041: Knowledge, Information, and "Biomechanics"

biomechanics knowledge Sep 18, 2021

I often see people using the terms knowledge and information interchangeably, but it's important to understand they are not the same thing. Information is simply opinions or data (or access to such), and it comes with no implied level of accuracy. Access is an important consideration because information is easier to get hold of now than at any point in human history. But many people often mistake ease of access with validity. How easy some datum or statistic is to obtain has no bearing on its accuracy. In fact, it is precisely the lack of any peer-review process on the Internet that means we must be especially mindful of the information that we find online, for the simple reason that anyone can post anything they like on a webpage.

Knowledge, on the other hand, has a much higher chance of being correct than information. This is because it incorporates information to support or oppose theories within a specific context to provide the most accurate explanation currently available. The 'currently available' bit is significant because knowledge, particularly within the scientific domains, is a structured set of principles based upon experimental evidence that constantly changes and adapts as new information is discovered and shared, mainly because of improved technologies and refined methodologies.

The issue is made more difficult by two facets of human nature: 1) people like to think they are correct, and 2) people don't like change. As a result, it can be tough to let go of information that supports our beliefs (also known as confirmation bias) and even harder to change our beliefs to align with the current knowledge structure.

A common folly in the health and fitness industry is that some individuals claim to have all the answers to human movement problems, often professing to base their solution(s) on biomechanical knowledge. But this is an absurd position to adopt because the current biomechanical knowledge structure can, at best, provide only partial answers, since the research that is specific to the context of the individual, the task, and the environment is limited. Most biomechanical knowledge isn't perfect and can only be arranged into a few general principles, so it's hard to modify human movements based on biomechanical knowledge because movement is a multifaceted phenomenon and involves so many different factors that no one system, method, or approach will ever have all the answers.

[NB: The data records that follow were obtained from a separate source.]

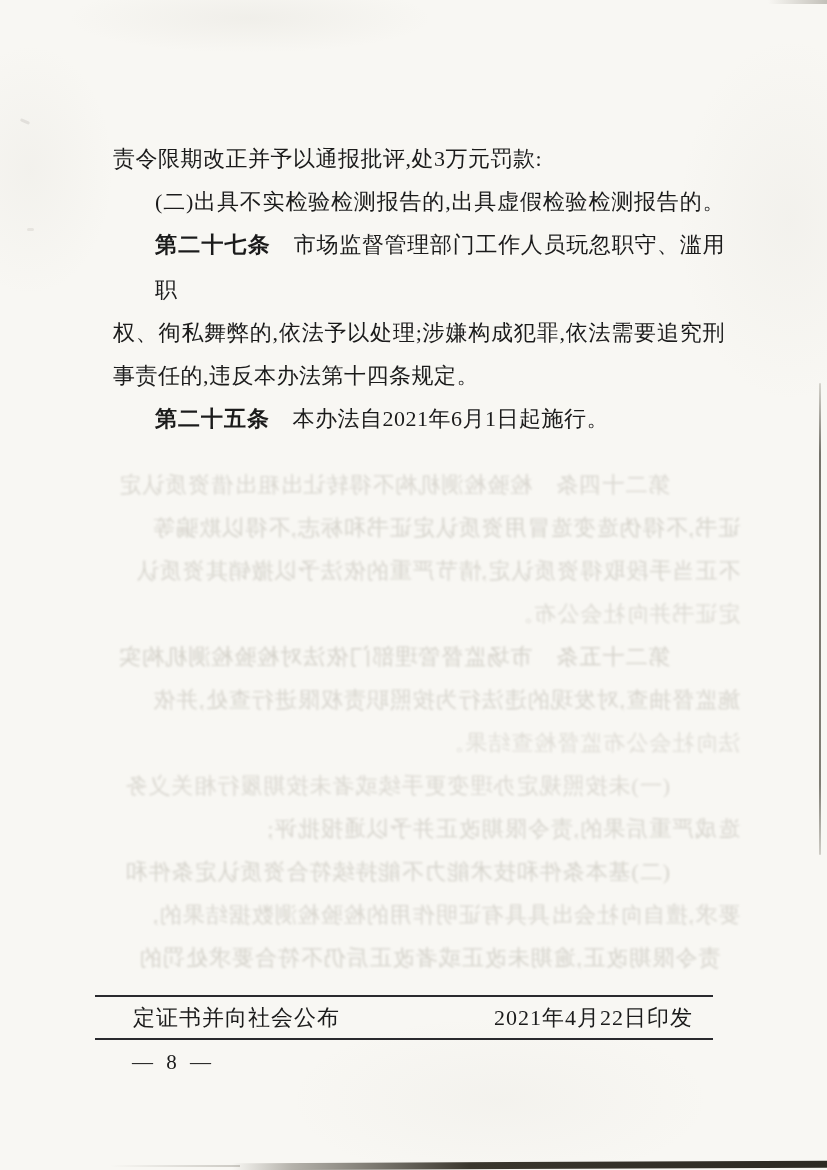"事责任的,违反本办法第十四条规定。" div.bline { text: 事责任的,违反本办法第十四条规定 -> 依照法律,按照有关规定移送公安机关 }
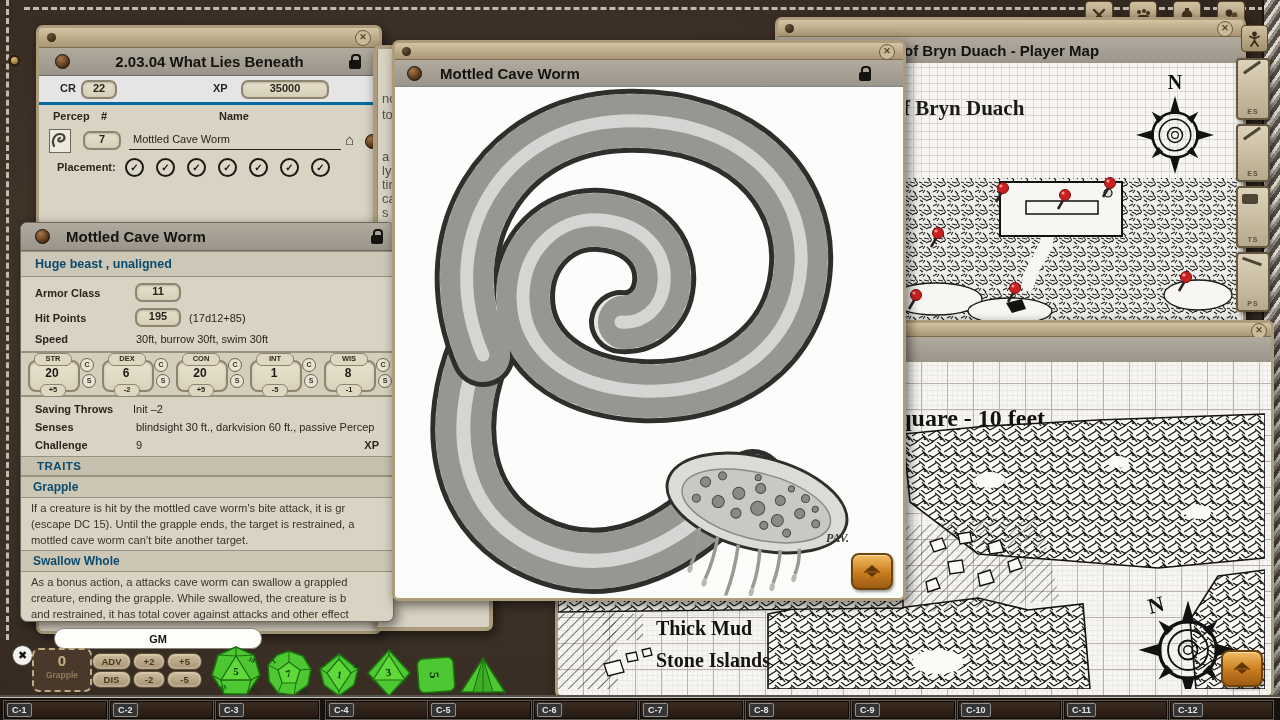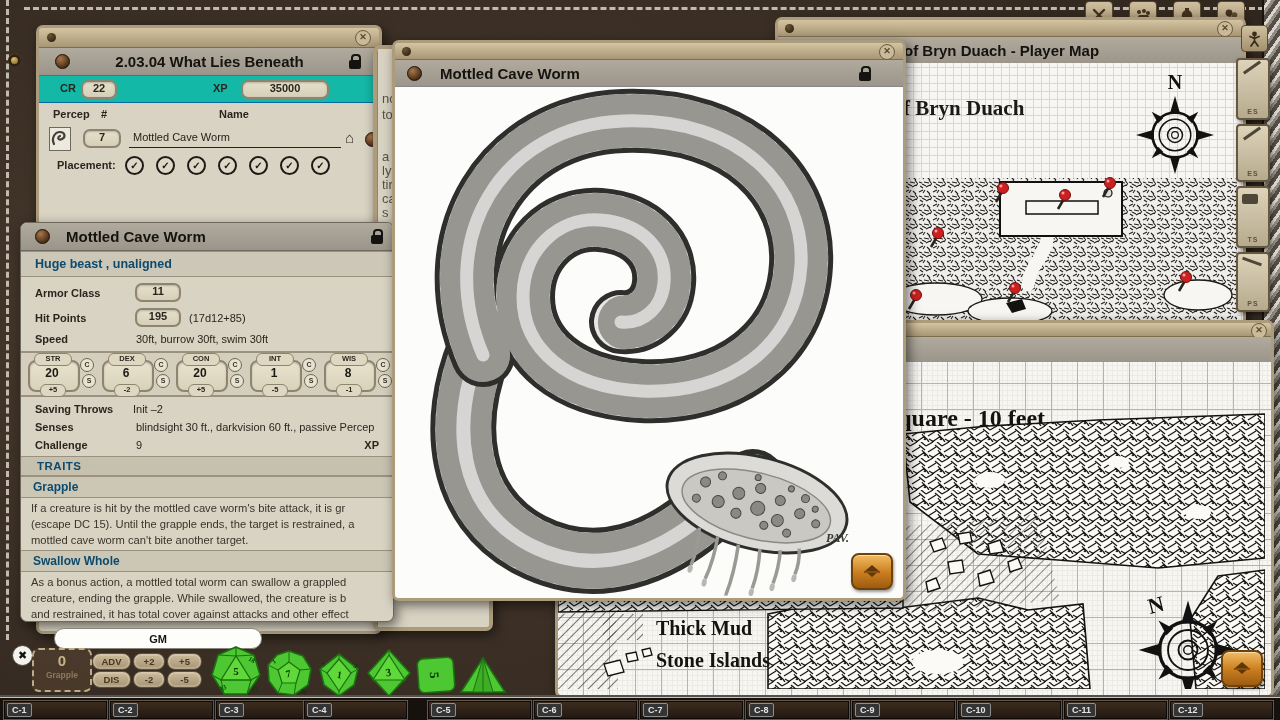"CR" div { background: #14b8a6 -> #e5e5e5; border-bottom: 1px solid #0369a1 -> 3px solid #0369a1 }
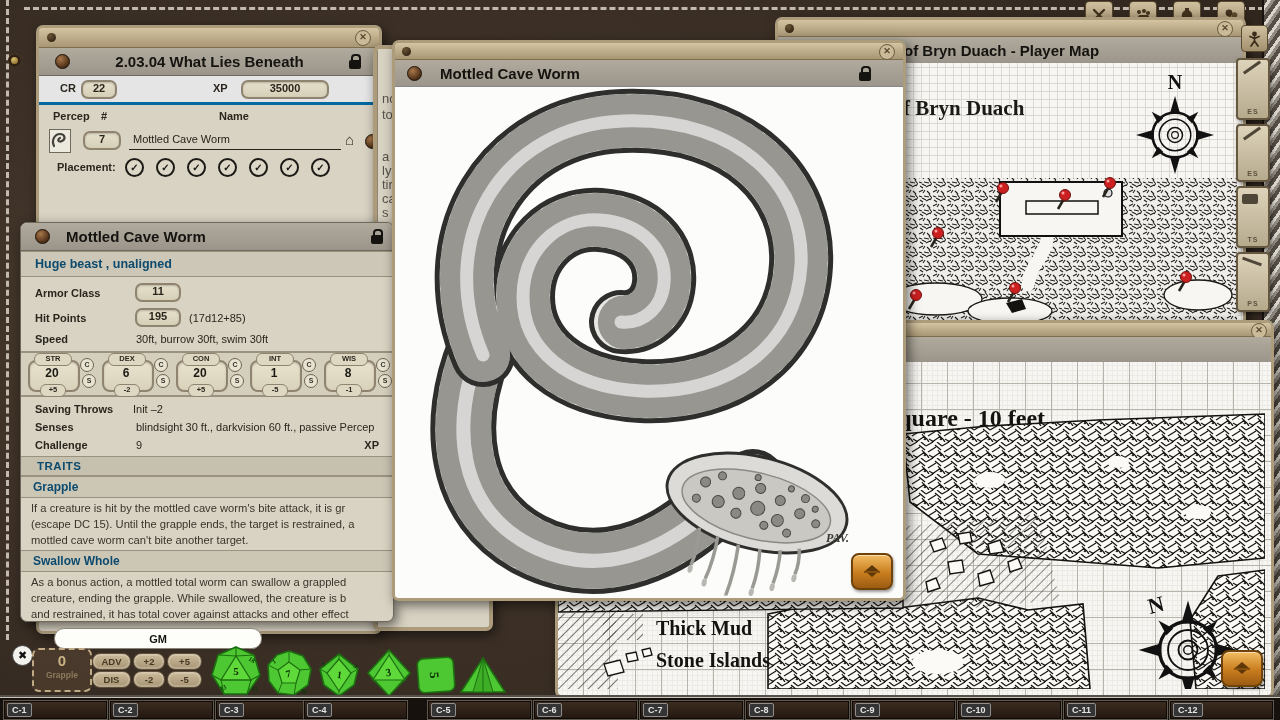"As a bonus action, a" div.trait-line { text: mottled total -> attacks cave }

Perhaps even more absurd than people claiming to have all the answers are those who use the word biomechanics to refer to some ideal archetype of movement. In blog 030, I explained how we have known for more than a century that one person never moves the same way twice, let alone it being impossible for two people to move the same way once. So, having an ideal standard of movement for everyone to achieve is exceedingly myopic, especially when that standard is often arbitrary and not evidence-based. But calling that standard "biomechanics" is just plain dumb because biomechanics is not a way of moving; it is a way of understanding how forces change the body's motion, and it can guide our professional practice as coaches. It can help us to make movement more efficient and less injurious, but it is not a universal approach, so the biomechanical principles that apply to one person will be vastly different to any other person. Therefore, anyone who says "this movement is proper biomechanics" or uses words to that effect does not fully understand biomechanics.